Stored data entries:

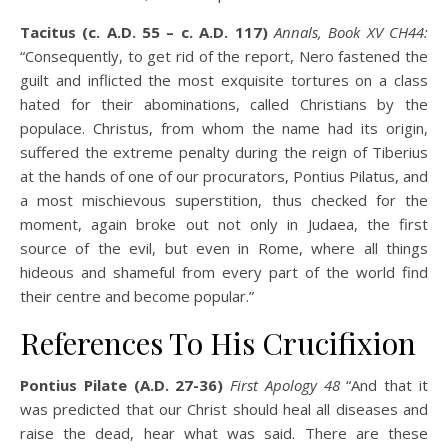
Tacitus (c. A.D. 55 – c. A.D. 117)
Annals, Book XV CH44:
“Consequently, to get rid of the report, Nero fastened the
guilt and inflicted the most exquisite tortures on a class
hated for their abominations, called Christians by the
populace. Christus, from whom the name had its origin,
suffered the extreme penalty during the reign of Tiberius
at the hands of one of our procurators, Pontius Pilatus, and
a most mischievous superstition, thus checked for the
moment, again broke out not only in Judaea, the first
source of the evil, but even in Rome, where all things
hideous and shameful from every part of the world find
their centre and become popular.”
References To His Crucifixion
Pontius Pilate (A.D. 27-36)
First Apology 48
“And that it
was predicted that our Christ should heal all diseases and
raise the dead, hear what was said. There are these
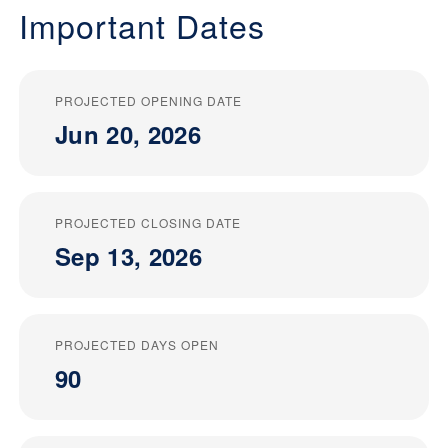
Important Dates
PROJECTED OPENING DATE
Jun 20, 2026
PROJECTED CLOSING DATE
Sep 13, 2026
PROJECTED DAYS OPEN
90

EXERCISE:
Reproduce the data above without a single change, please, but without its pictures.

TASK RESULT:
Tacitus (c. A.D. 55 – c. A.D. 117)
Annals, Book XV CH44:
“Consequently, to get rid of the report, Nero fastened the
guilt and inflicted the most exquisite tortures on a class
hated for their abominations, called Christians by the
populace. Christus, from whom the name had its origin,
suffered the extreme penalty during the reign of Tiberius
at the hands of one of our procurators, Pontius Pilatus, and
a most mischievous superstition, thus checked for the
moment, again broke out not only in Judaea, the first
source of the evil, but even in Rome, where all things
hideous and shameful from every part of the world find
their centre and become popular.”
References To His Crucifixion
Pontius Pilate (A.D. 27-36)
First Apology 48
“And that it
was predicted that our Christ should heal all diseases and
raise the dead, hear what was said. There are these
Important Dates
PROJECTED OPENING DATE
Jun 20, 2026
PROJECTED CLOSING DATE
Sep 13, 2026
PROJECTED DAYS OPEN
90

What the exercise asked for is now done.